= Task statement =
Return all of the data verbatim, dropping any picture.

= Collected data =
##########

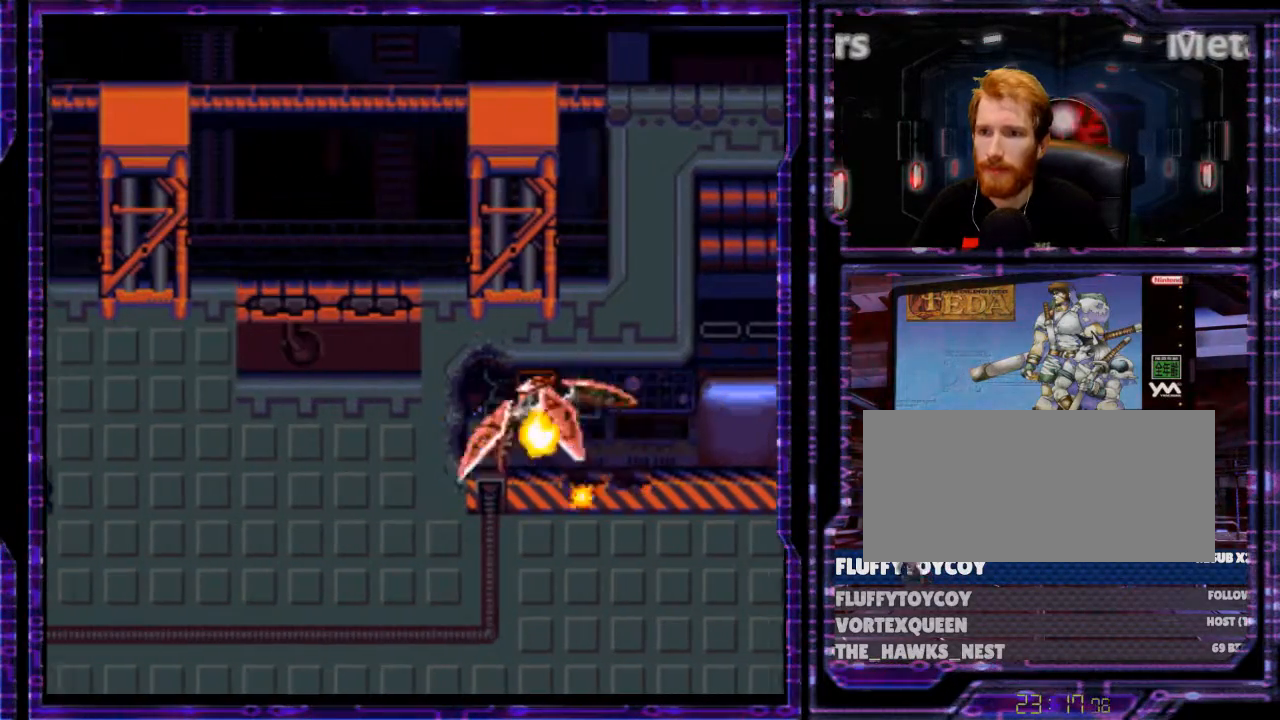
{"buttons": [], "events": [[33, "B", "up"]]}
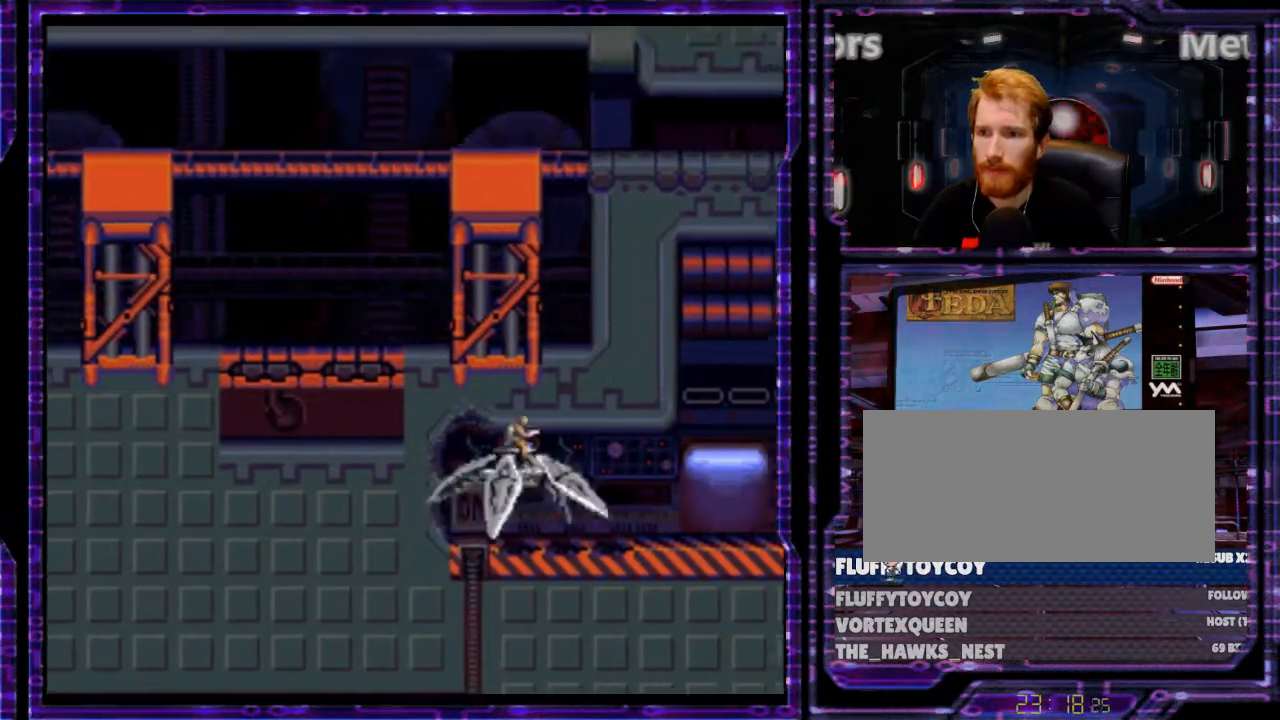
{"buttons": ["DPAD_LEFT"], "events": [[200, "DPAD_LEFT", "down"]]}
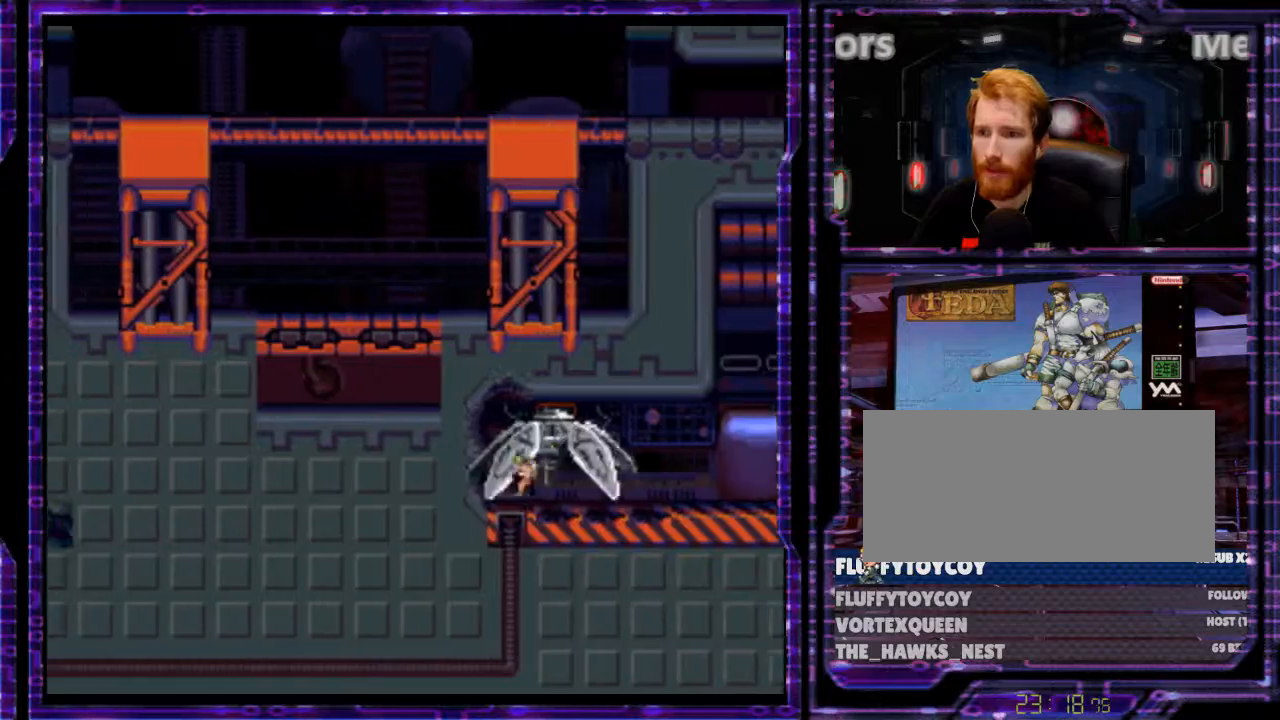
{"buttons": [], "events": [[67, "DPAD_LEFT", "up"]]}
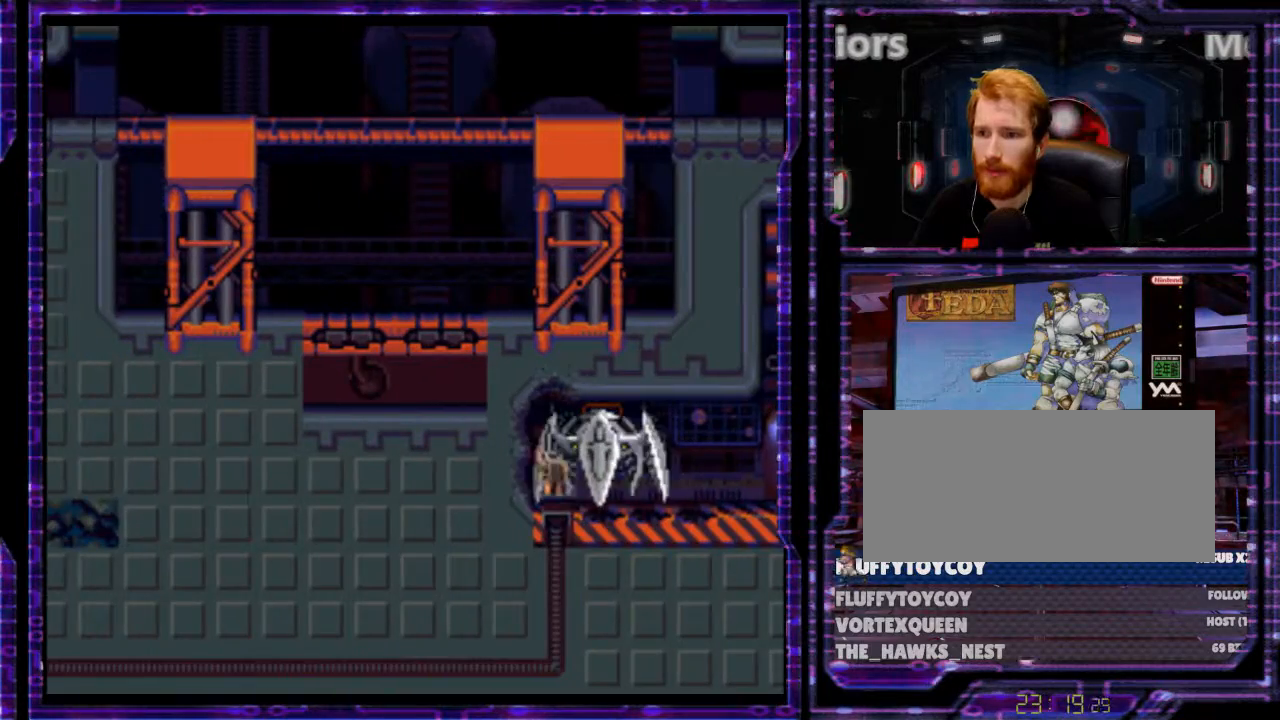
{"buttons": [], "events": [[167, "DPAD_RIGHT", "down"], [367, "DPAD_RIGHT", "up"]]}
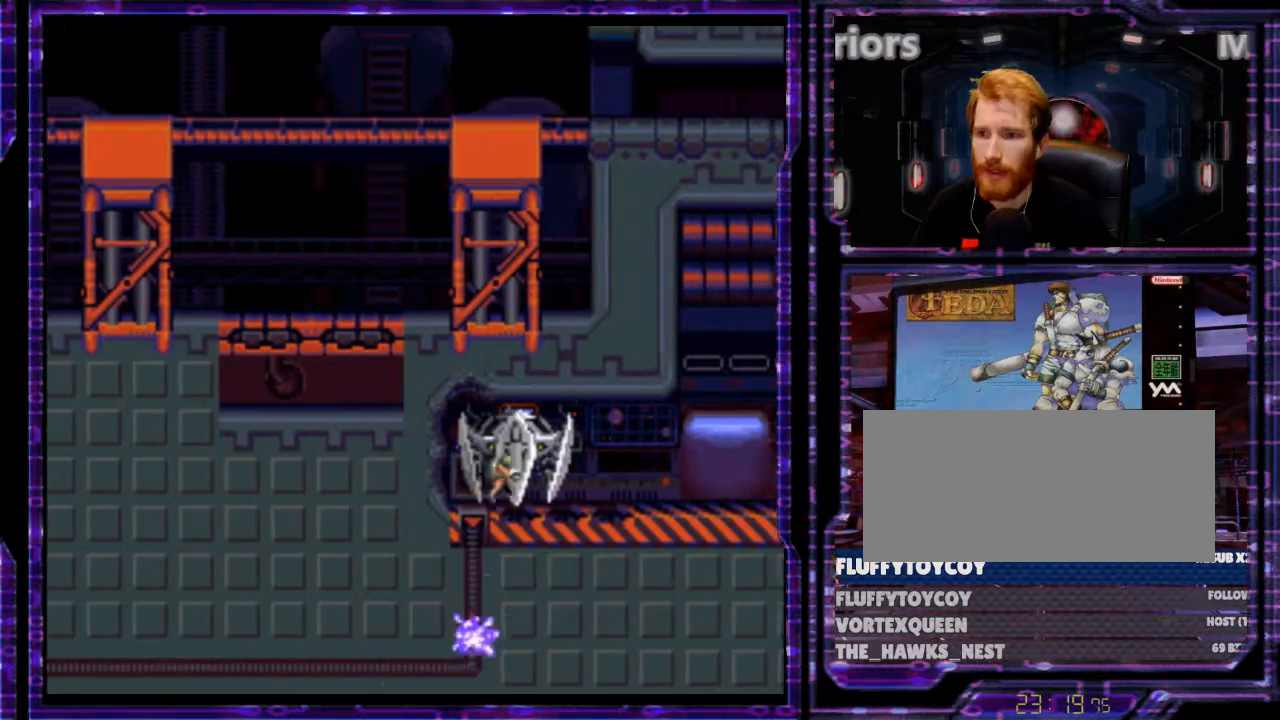
{"buttons": ["DPAD_RIGHT"], "events": [[400, "DPAD_RIGHT", "down"]]}
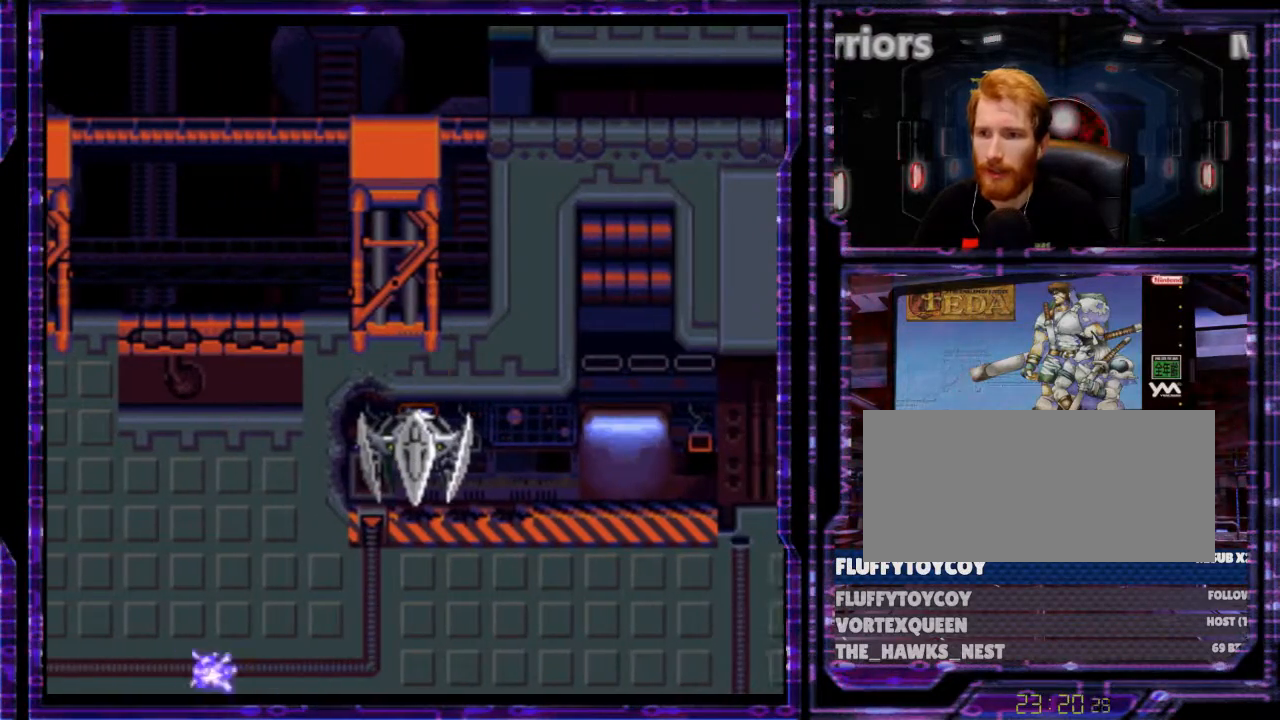
{"buttons": ["DPAD_RIGHT"], "events": []}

##########

= Task solution =
{"buttons": [], "events": [[33, "B", "up"]]}
{"buttons": ["DPAD_LEFT"], "events": [[200, "DPAD_LEFT", "down"]]}
{"buttons": [], "events": [[67, "DPAD_LEFT", "up"]]}
{"buttons": [], "events": [[167, "DPAD_RIGHT", "down"], [367, "DPAD_RIGHT", "up"]]}
{"buttons": ["DPAD_RIGHT"], "events": [[400, "DPAD_RIGHT", "down"]]}
{"buttons": ["DPAD_RIGHT"], "events": []}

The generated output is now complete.